Songs by: William Hanna, Joseph Barbera, Thomas Chase, Steve Rucker, Todd Hayen, Charles M. Howell IV and John Debney
1. "Rockin' 'Round the Galaxy" - Judy, Sky Rocker, Company, Zoomies
2. "Airport Welcome" - Judy, Iona, Starr
3. "Jupiter Jump" - Sky Rocker
4. "Gleep Glorp" - Sky Rocker, Judy, Iona, Starr
5. "Shootin' Star" - Judy, Iona, Starr, Sky Rocker, Gruff
6. "Surfin' in Space" - Judy, Iona, Starr, Zoomies
7. "A House Full of Love Is a Home" - Judy

==Home media==
Hanna-Barbera Home Video released Rockin' with Judy Jetson on VHS on May 18, 1989. On August 9, 2011, Warner Archive issued a DVD in NTSC picture format with all region encoding, as part of their Hanna–Barbera Classics Collection. This is a Manufacture-on-Demand (MOD) release, available exclusively through Warner's online store and Amazon.com.

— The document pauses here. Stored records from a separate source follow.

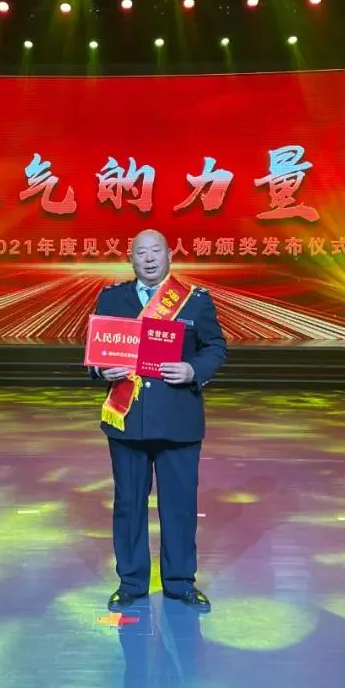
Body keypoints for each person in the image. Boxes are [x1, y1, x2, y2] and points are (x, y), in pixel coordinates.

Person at [90, 229, 227, 613]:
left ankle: (180, 583)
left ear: (170, 255)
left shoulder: (195, 300)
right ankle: (131, 583)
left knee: (179, 506)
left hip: (178, 419)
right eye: (141, 253)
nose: (149, 258)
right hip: (127, 419)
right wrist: (101, 370)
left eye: (155, 251)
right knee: (129, 504)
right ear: (130, 259)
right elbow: (95, 352)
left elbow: (215, 346)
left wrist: (193, 370)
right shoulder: (111, 298)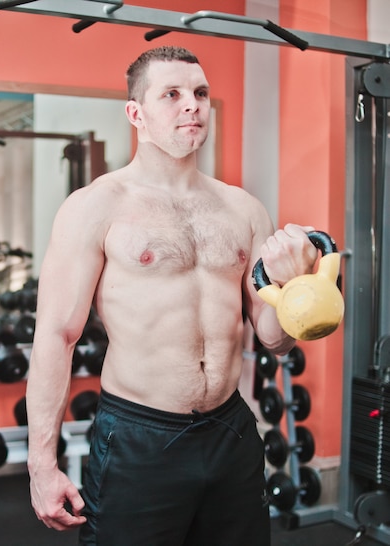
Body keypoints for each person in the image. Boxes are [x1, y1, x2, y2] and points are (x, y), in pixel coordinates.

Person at [25, 45, 319, 545]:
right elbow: (57, 334)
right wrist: (41, 465)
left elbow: (273, 340)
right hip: (139, 438)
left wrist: (298, 288)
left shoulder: (243, 209)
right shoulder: (96, 206)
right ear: (136, 113)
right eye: (173, 94)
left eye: (201, 93)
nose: (193, 105)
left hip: (231, 429)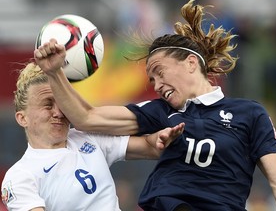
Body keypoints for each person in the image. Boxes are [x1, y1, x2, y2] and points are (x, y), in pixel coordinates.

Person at [33, 0, 276, 211]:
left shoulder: (250, 113)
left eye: (159, 72)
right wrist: (55, 73)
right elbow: (86, 118)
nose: (155, 85)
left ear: (190, 63)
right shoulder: (159, 111)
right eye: (151, 79)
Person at [0, 62, 184, 211]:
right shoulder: (19, 176)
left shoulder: (87, 138)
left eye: (61, 104)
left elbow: (150, 147)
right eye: (48, 105)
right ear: (22, 118)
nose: (58, 112)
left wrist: (161, 140)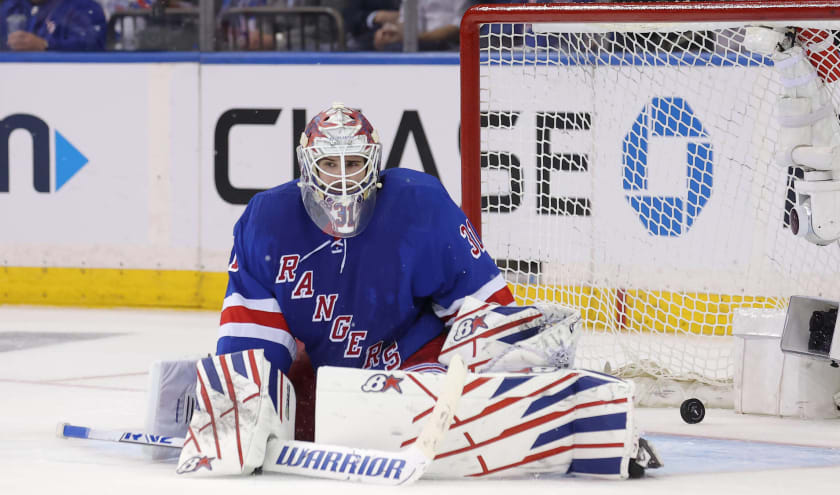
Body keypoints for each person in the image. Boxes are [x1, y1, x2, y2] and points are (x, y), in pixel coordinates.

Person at [164, 103, 661, 479]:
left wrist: (494, 377)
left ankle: (585, 408)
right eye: (329, 165)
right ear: (305, 166)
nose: (341, 180)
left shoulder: (420, 205)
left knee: (504, 362)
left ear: (374, 165)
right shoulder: (266, 222)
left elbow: (487, 316)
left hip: (419, 365)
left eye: (353, 164)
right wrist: (239, 405)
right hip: (325, 378)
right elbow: (252, 346)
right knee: (278, 396)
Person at [0, 0, 106, 52]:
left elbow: (92, 45)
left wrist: (46, 46)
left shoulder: (83, 7)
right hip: (11, 83)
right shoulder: (13, 6)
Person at [373, 0, 471, 51]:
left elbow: (461, 25)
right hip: (420, 44)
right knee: (388, 46)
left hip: (452, 46)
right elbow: (407, 22)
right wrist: (391, 33)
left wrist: (414, 39)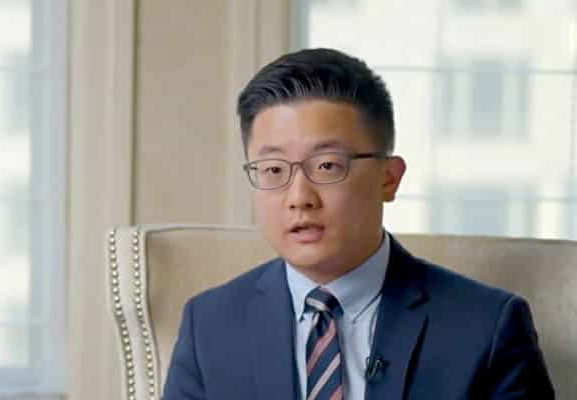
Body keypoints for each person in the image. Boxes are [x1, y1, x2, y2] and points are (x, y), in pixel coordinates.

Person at [163, 48, 554, 399]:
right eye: (273, 169)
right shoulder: (209, 326)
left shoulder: (487, 327)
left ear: (389, 178)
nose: (299, 197)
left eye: (327, 165)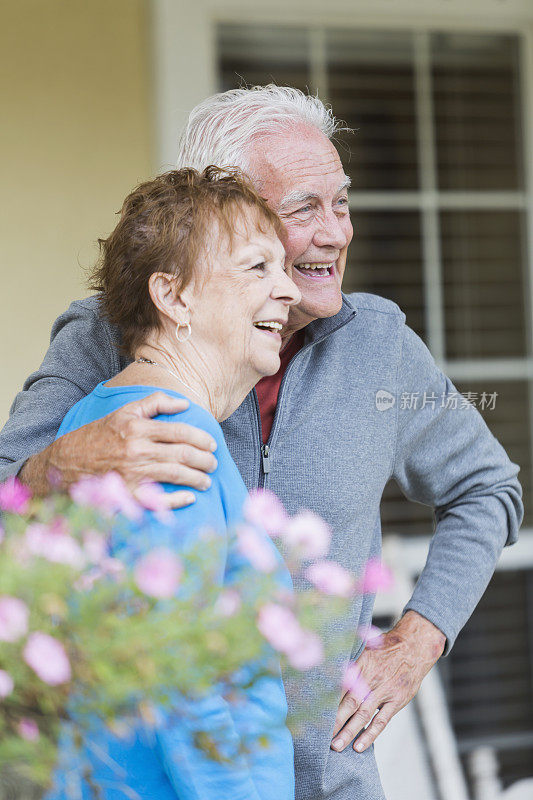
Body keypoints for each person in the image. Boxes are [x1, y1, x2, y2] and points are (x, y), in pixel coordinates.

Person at [0, 86, 523, 800]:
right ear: (224, 219)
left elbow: (487, 488)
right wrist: (59, 466)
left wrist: (418, 636)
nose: (336, 233)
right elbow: (10, 500)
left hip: (329, 779)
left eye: (341, 203)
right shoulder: (109, 338)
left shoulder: (378, 348)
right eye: (303, 208)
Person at [45, 165, 301, 799]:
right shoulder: (168, 434)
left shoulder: (93, 422)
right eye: (256, 267)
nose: (288, 290)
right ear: (175, 296)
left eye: (284, 267)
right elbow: (176, 673)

When released on Boomerang's streaming service, two additional scenes absent from the VHS issue are included, one of journalists being checked in at Sky Rocker's concert, the other an imagine spot showing Elroy's view of what home life would be like if Judy became a superstar.

The film was released on Blu-ray as part of a Hanna-Barbera Superstars 10 boxset through Warner Archive on February 20, 2024. The film was remastered in HD.